Bassirou Diomaye Faye met fin aux fonctions d’Ousmane Sonko
Au Sénégal, le président Bassirou Diomaye Faye a mis fin aux fonctions du premier ministre Ousmane Sonko, selon une information rendue publique jeudi 22 mai, au soir. Cette décision, qui intervient un peu plus d’un an après l’arrivée au pouvoir du duo issu de l’opposition, ouvre une nouvelle phase politique à Dakar et relance les interrogations sur l’équilibre institutionnel au sommet de l’exécutif.
Aucune explication détaillée n’a été immédiatement fournie sur les motifs de cette mesure ni sur le calendrier d’une éventuelle nomination à la primature. Dans l’immédiat, ce changement majeur est suivi de près au Sénégal comme dans la sous-région ouest-africaine, où la stabilité politique du pays est souvent perçue comme un repère dans un environnement marqué par plusieurs transitions et crises institutionnelles.
Les implications politiques de la décision de Bassirou Diomaye Faye
L’annonce marque un tournant pour l’exécutif sénégalais. Elu en mars 2024 dès le premier tour, le chef de l’Etat gouvernait jusqu’ici avec Ousmane Sonko, figure centrale de la coalition victorieuse et acteur majeur de la recomposition politique des dernières années. Leur alliance avait été au cœur de la campagne présidentielle, dans un contexte de forte attente sociale, de demande de réformes institutionnelles et d’exigence accrue de transparence dans la gestion publique.

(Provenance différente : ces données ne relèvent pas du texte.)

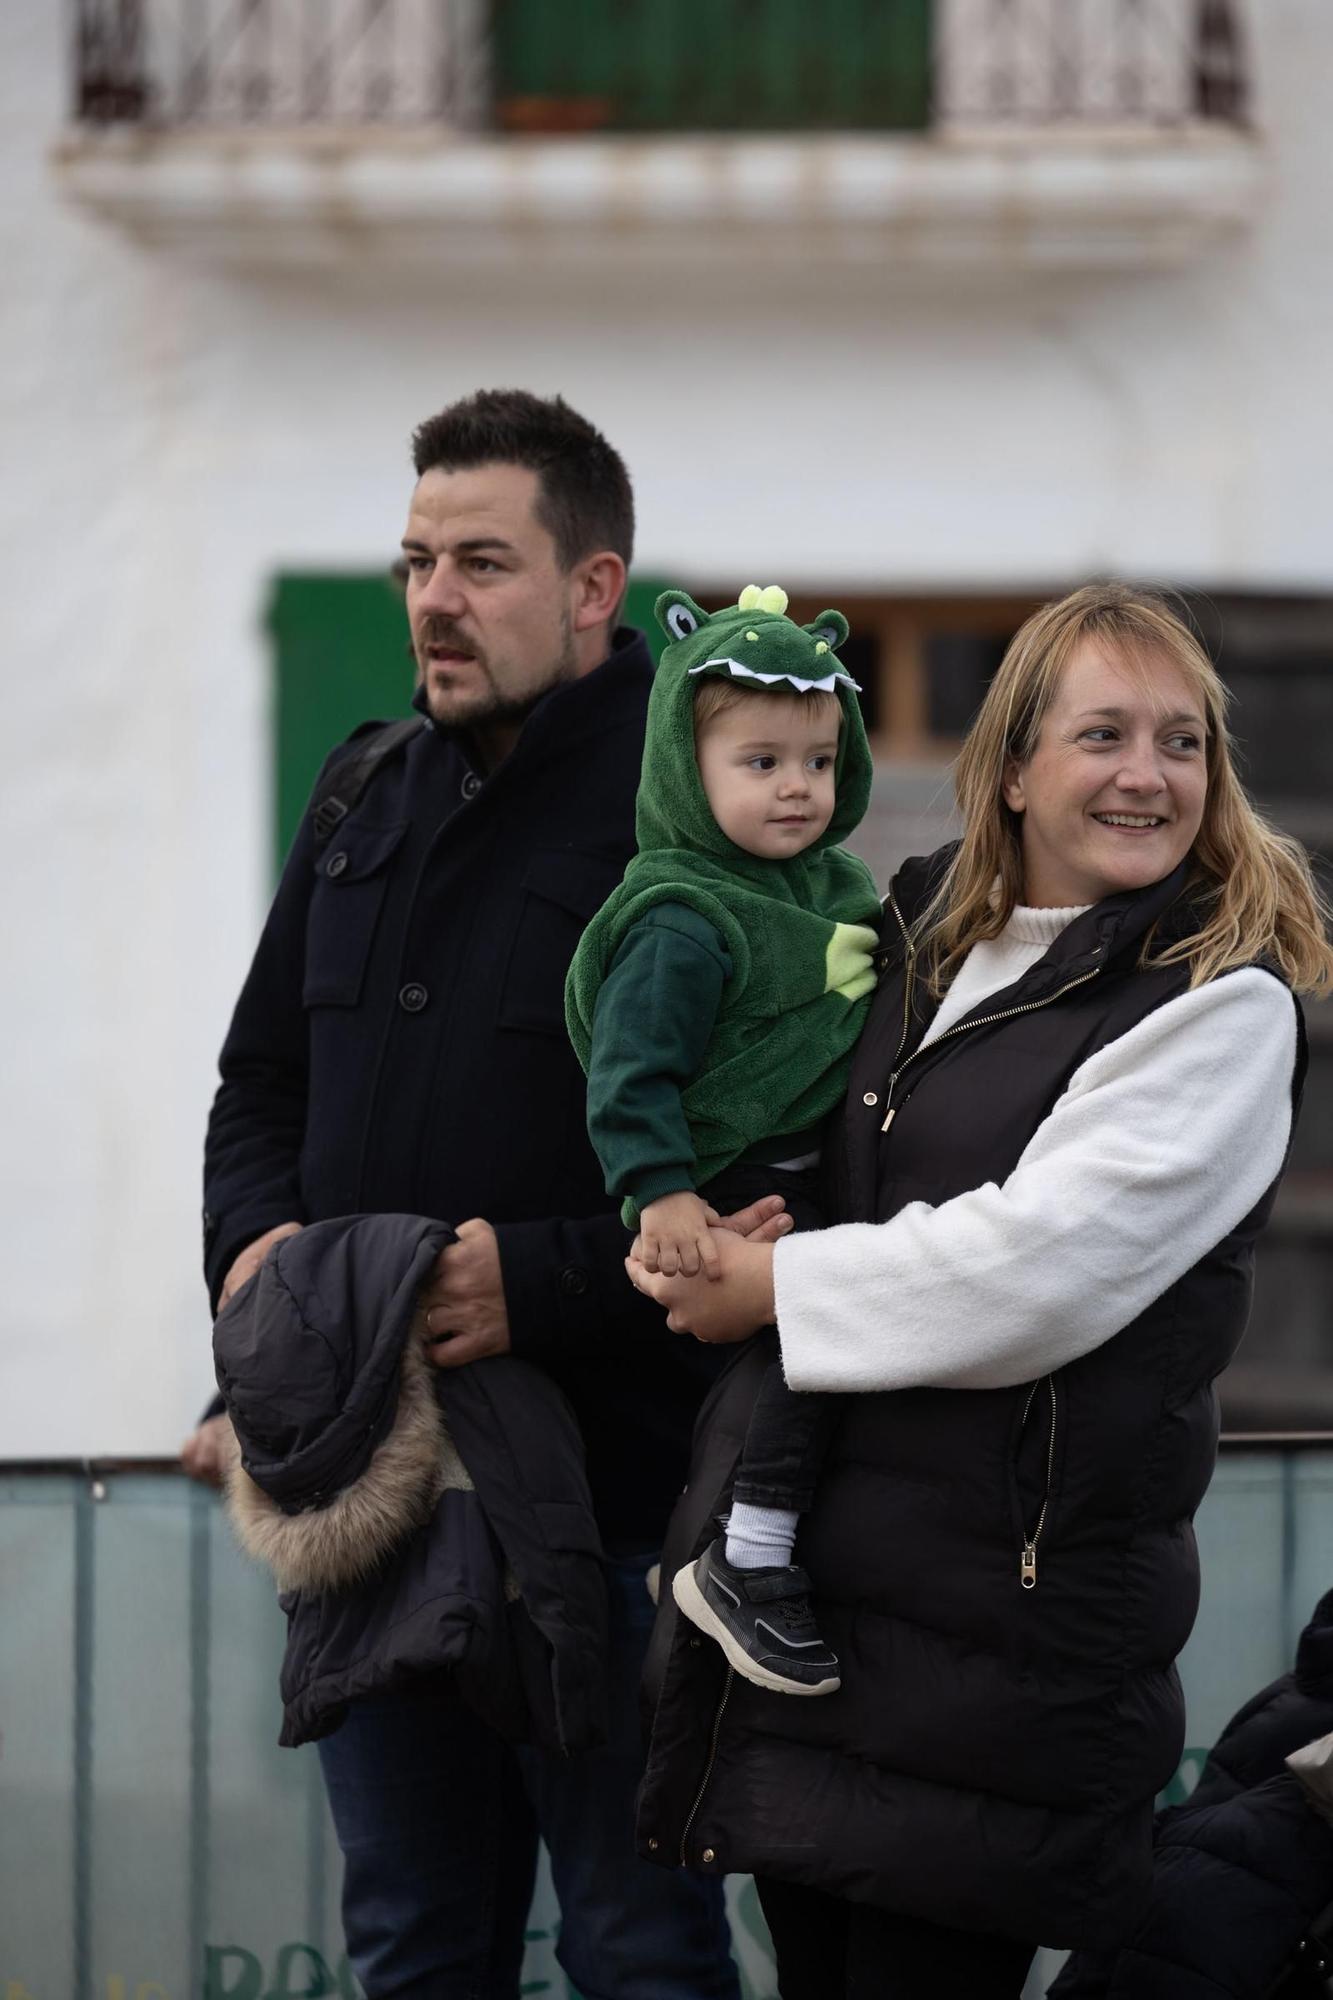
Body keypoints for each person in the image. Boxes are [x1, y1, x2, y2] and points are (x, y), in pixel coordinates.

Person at [627, 583, 1333, 1998]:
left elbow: (1035, 1270)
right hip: (816, 1627)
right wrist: (698, 1221)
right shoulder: (919, 944)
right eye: (1104, 735)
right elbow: (821, 1162)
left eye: (1181, 742)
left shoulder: (1217, 1002)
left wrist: (771, 1286)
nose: (1147, 774)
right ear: (1011, 767)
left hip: (1000, 1665)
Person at [201, 389, 782, 2000]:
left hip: (625, 1516)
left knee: (640, 1953)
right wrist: (256, 1270)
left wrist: (534, 1280)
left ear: (594, 589)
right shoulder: (360, 792)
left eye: (478, 563)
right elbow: (258, 1089)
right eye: (411, 565)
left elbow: (766, 1187)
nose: (432, 602)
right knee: (414, 1952)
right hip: (374, 1501)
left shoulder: (706, 826)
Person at [566, 583, 880, 1695]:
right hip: (735, 1176)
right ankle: (744, 1558)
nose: (797, 787)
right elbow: (630, 1068)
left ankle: (708, 1547)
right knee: (821, 1338)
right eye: (760, 762)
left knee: (823, 1358)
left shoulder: (821, 889)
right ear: (684, 772)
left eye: (818, 761)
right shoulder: (683, 918)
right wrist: (661, 1194)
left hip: (810, 1160)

Le départ du premier ministre intervient alors que le Sénégal reste confronté à des défis économiques et sociaux importants. Le pays doit répondre à une pression persistante sur l’emploi, au coût de la vie et aux attentes liées à l’exploitation prochaine des ressources énergétiques, notamment le pétrole et le gaz. A l’échelle régionale, cette évolution sera observée avec attention par la Communauté économique des États de l’Afrique de l’Ouest, la CEDEAO, dans un espace déjà fragilisé par les ruptures de l’ordre constitutionnel enregistrées ces dernières années au Sahel et en Afrique de l’Ouest.
Sur le plan institutionnel, cette décision réaffirme le rôle central de la présidence dans l’architecture du pouvoir sénégalais. Elle pourrait aussi entraîner une réorganisation des équilibres au sein de la majorité, selon le profil du futur chef du gouvernement et l’orientation qui sera donnée aux réformes annoncées depuis l’alternance.
Pour l’Union africaine comme pour les partenaires économiques du continent, le principal enjeu demeure la continuité de l’action publique dans un pays considéré comme stratégique en Afrique de l’Ouest. La séquence ouverte par Bassirou Diomaye Faye sera donc évaluée à l’aune de sa capacité à préserver la stabilité politique, à maintenir la confiance des institutions et à répondre rapidement aux attentes de la population.